The larger companies appointed viticulturists in each grape-growing region. They were the private-sector equivalent of farm advisory officers of the Ministry of Agriculture, and in some cases the same people. Montana, for instance, appointed Warwick Bruce in Gisborne and Gary Wood (formerly of the Ministry) in Hawke’s Bay. Bruce describes his role:

In 1971, I moved down to Gisborne My role as field officer was to regularly visit the growers and advise them on aspects of the viticulture then in the lead-up to vintage, to field test the grapes and arrange for the harvest and trucking to the winery. I think we had 20 to 25 growers at that stage.

Having skilled staff in the winery able to handle the detailed scheduling was just as important, especially during vintage. For over 40 years Roger McLernon managed the day-to-day operation of the Montana winery in Gisborne, until his retirement in 2008. Life during the vintage became temporarily a little less hectic for him especially after Montana had acquired both the Penfolds winery in 1986 and in 2000 the Corbans. These Gisborne fermentation and storage facilities are the site where much of the base wine for Montana’s very successful sparkling wines, notably Lindauer, has been produced.

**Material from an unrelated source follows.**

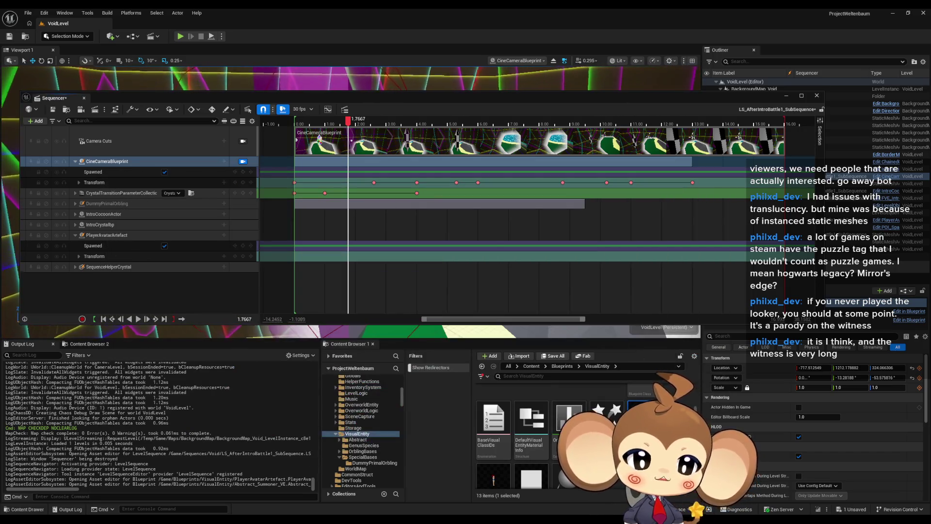
Create a new level from the Basic template
{"action": "left_click", "coordinate": [29, 13]}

However, when Montana acquired Corbans in 2000, the merged company’s policy of buying more land in Gisborne changed. Instead of being a buyer of land, Montana became a seller. Here was the opportunity to reassess its Gisborne vineyard land in the light of its experience in Marlborough and more recently in Hawke’s Bay. In the early 2000s it offered to sell land to a selection of its Gisborne growers on very favourable terms. A number of them, including John Clarke, the chairman of Gisborne Winegrowers, took up the offer.